=== Problem set ===
1. Answer these questions from the tokenization text:
(a) Which word is used to illustrate subword tokenization, and into what parts is it split?
(b) Which package does the code download with nltk?
(c) Which three NLP tasks are named as relying on tokenization?
2. Count the lines in the records that contain the string "place", and give only the number.
** Begin Given passage **
### Tokenization

**Tokenization** in NLP is the process of splitting text into smaller units called *tokens*. These tokens can be words, sentences, or characters.

- **Word Tokenization**: Splitting text into words (e.g., "I love programming" → `["I", "love", "programming"]`).
- **Sentence Tokenization**: Splitting text into sentences (e.g., "I love programming. It’s fun." → `["I love programming.", "It’s fun."]`).
- **Character Tokenization**: Splitting text into individual characters (e.g., "hello" → `["h", "e", "l", "l", "o"]`).
- **Subword Tokenization**: Splitting words into meaningful sub-units (e.g., "unhappiness" → `["un", "happiness"]`).

Tokenization is essential for breaking down text into manageable parts for further NLP tasks like text classification, sentiment analysis, or machine translation.

In [16]:
import nltk
nltk.download('punkt_tab')

[nltk_data] Downloading package punkt_tab to
[nltk_data]     C:\Users\sayan\AppData\Roaming\nltk_data...
[nltk_data]   Unzipping tokenizers\punkt_tab.zip.


True

In [4]:
corpus = 'Hello , My name is Sayan De. I am Data Science enthusiast.I build Machine Learning Projects focused on Predictive analytics. Right now I am trying to improve my conceptual understanding for NLP and Deep Learning.'

In [8]:
print(corpus)
** End Given passage **
** Begin Source data **
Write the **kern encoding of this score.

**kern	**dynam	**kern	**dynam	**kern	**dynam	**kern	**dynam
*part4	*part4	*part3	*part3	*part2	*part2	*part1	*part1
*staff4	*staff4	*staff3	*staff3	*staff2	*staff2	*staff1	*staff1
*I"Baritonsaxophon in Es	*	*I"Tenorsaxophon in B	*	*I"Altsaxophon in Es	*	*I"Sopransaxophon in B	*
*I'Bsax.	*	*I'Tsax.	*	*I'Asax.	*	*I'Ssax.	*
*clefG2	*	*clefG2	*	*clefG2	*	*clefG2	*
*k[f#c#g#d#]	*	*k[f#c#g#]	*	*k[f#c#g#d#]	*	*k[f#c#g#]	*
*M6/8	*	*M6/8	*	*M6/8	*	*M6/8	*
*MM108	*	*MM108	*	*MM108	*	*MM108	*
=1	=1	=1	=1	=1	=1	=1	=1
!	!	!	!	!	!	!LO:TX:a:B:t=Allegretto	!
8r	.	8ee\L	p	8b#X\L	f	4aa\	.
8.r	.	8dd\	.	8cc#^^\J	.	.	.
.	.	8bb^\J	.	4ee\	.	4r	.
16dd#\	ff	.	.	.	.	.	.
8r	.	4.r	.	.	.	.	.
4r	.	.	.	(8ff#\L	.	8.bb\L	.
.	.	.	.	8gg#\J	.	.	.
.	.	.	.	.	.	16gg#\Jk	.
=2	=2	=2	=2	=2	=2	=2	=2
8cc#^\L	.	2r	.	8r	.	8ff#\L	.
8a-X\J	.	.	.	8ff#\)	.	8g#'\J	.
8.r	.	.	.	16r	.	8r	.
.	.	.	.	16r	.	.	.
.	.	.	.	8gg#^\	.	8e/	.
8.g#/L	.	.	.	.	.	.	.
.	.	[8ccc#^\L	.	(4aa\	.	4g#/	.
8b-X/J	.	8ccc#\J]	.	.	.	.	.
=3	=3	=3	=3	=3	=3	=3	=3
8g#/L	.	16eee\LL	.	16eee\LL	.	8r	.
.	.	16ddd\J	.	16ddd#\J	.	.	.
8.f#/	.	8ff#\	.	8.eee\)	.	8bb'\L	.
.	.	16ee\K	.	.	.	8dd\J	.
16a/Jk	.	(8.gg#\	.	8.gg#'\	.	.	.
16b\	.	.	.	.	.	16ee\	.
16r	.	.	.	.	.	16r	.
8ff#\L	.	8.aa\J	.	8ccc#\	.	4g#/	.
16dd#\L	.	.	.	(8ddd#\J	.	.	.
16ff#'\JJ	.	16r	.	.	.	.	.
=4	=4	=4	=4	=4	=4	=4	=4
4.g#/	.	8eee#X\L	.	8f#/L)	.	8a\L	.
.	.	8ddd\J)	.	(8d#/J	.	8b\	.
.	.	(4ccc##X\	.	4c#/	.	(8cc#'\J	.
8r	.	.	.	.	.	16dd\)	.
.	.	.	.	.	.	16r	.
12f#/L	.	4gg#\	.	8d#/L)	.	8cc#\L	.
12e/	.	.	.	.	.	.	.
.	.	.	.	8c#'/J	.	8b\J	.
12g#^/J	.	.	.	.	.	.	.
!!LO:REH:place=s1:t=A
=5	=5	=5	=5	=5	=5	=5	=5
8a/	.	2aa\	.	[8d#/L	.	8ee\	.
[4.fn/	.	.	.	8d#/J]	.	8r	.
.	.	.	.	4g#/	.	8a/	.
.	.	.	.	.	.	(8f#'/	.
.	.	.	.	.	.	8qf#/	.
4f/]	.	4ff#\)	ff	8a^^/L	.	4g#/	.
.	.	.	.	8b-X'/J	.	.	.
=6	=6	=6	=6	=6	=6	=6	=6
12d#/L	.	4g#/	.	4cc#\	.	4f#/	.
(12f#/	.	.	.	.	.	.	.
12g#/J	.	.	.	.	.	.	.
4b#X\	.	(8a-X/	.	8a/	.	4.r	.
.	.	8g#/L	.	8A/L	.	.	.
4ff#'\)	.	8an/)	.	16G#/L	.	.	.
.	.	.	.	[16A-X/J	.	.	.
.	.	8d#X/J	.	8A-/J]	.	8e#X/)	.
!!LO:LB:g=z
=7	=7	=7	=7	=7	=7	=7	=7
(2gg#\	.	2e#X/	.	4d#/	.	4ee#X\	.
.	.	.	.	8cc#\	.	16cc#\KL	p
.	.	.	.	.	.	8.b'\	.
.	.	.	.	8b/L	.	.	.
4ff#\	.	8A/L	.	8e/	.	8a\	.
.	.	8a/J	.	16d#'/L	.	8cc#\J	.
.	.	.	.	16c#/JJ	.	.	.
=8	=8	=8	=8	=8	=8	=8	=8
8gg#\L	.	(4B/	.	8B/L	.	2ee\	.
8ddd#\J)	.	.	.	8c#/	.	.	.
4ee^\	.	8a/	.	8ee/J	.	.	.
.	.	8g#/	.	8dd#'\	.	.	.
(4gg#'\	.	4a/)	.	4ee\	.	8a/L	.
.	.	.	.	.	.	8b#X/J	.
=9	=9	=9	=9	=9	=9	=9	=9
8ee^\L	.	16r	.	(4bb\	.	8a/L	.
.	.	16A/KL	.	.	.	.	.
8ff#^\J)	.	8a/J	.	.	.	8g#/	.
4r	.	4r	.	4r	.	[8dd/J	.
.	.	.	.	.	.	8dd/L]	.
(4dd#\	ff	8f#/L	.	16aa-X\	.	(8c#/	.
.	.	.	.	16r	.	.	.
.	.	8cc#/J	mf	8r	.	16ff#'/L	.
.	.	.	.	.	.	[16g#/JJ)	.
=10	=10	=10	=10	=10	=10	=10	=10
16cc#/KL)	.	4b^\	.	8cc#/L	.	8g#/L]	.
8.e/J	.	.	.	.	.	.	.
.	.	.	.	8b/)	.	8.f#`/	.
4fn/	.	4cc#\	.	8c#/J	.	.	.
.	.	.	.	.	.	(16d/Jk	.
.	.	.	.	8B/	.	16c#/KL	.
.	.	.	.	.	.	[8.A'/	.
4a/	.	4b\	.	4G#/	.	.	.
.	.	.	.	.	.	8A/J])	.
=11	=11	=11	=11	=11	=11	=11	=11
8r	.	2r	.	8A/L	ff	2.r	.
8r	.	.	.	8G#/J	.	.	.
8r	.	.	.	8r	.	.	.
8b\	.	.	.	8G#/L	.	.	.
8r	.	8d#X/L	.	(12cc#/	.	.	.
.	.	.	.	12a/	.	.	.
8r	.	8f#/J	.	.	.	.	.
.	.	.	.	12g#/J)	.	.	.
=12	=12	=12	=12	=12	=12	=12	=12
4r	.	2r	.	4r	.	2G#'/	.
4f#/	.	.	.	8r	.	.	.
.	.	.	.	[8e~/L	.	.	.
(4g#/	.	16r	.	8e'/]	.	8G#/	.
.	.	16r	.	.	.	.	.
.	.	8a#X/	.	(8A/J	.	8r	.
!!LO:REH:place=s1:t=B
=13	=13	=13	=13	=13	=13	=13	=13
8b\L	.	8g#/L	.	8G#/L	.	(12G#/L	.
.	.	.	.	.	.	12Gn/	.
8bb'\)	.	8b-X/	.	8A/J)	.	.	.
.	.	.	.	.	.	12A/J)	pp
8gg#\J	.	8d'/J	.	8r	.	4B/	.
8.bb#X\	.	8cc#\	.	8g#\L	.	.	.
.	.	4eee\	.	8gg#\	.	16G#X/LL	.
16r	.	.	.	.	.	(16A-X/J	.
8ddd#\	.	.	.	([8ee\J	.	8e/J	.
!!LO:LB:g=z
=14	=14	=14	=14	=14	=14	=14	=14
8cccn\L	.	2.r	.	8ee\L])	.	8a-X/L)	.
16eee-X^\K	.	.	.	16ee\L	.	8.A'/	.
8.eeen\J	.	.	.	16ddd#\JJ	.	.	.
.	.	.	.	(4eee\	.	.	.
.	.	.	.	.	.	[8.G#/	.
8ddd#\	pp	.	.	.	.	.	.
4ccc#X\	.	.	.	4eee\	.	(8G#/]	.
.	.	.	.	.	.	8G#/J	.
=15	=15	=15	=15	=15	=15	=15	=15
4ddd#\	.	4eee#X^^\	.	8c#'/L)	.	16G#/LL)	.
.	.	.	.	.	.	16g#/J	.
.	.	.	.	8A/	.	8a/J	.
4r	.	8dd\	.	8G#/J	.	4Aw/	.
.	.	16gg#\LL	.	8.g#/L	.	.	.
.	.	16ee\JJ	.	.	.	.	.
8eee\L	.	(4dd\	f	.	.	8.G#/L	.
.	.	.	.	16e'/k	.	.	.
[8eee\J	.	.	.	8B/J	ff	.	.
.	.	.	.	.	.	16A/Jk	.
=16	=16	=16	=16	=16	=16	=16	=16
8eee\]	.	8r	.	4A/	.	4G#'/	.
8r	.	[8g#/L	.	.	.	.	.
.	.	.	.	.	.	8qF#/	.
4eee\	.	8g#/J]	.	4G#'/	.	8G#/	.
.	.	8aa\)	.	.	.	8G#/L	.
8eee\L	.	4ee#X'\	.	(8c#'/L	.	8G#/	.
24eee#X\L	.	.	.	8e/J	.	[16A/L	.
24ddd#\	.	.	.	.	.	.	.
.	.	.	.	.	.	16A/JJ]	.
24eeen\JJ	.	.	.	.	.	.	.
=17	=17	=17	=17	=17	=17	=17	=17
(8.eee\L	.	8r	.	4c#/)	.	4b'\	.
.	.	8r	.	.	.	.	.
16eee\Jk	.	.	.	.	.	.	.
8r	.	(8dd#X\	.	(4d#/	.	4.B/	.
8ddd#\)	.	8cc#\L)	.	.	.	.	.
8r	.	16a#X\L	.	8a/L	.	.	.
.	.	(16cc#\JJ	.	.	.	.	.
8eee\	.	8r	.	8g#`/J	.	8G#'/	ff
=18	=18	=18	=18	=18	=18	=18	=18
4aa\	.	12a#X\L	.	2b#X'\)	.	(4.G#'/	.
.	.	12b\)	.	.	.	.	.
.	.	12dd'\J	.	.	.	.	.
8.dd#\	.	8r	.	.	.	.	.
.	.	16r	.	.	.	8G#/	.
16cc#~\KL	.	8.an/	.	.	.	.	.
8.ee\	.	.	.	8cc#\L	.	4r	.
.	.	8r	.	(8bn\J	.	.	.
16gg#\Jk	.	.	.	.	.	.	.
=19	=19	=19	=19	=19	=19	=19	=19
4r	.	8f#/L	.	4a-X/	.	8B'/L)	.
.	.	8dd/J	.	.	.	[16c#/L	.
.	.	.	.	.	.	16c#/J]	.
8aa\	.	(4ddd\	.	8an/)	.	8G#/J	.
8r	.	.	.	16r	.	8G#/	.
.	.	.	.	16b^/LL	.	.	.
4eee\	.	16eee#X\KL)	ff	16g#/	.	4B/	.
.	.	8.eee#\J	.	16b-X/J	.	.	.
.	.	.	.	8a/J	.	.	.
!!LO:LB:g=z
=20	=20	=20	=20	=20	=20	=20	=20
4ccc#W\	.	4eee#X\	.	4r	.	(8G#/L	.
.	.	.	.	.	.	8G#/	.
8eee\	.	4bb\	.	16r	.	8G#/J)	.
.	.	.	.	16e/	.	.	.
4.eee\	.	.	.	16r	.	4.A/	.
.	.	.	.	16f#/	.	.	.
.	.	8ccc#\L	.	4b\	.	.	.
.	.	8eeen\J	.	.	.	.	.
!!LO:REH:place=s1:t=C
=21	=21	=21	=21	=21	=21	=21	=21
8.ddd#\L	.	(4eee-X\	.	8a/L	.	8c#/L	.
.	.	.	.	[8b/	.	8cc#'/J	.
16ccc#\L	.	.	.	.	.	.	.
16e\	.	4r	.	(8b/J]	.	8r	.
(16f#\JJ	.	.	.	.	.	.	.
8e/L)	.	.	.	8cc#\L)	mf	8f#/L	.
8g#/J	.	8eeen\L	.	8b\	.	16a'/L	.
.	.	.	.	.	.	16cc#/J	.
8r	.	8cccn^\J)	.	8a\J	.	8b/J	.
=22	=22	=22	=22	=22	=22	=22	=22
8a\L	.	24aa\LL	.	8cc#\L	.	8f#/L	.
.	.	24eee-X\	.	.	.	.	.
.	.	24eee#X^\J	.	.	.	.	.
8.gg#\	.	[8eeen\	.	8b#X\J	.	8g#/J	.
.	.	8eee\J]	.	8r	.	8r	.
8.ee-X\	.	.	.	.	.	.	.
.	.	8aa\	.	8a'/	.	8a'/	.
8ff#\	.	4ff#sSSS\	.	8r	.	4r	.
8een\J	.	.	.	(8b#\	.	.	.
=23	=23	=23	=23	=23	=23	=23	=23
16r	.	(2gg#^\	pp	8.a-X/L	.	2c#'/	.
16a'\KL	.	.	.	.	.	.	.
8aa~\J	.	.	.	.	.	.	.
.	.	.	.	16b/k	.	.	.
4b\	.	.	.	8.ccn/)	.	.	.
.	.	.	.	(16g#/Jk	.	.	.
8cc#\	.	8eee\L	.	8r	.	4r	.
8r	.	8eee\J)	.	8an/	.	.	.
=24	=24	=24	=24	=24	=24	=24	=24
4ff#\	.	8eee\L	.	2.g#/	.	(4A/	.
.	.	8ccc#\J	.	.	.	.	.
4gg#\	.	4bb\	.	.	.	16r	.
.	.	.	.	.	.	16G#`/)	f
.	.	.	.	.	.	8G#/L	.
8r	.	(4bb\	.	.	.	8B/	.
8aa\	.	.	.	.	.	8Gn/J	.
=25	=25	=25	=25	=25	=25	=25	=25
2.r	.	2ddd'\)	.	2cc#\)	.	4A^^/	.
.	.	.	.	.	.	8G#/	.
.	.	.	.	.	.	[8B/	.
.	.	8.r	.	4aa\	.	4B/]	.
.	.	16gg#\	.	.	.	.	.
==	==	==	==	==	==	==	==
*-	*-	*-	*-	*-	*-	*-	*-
** End Source data **
=== Complete answers ===
1.
(a) "unhappiness," split into "un" and "happiness"
(b) punkt_tab
(c) Text classification, sentiment analysis, and machine translation

2. 3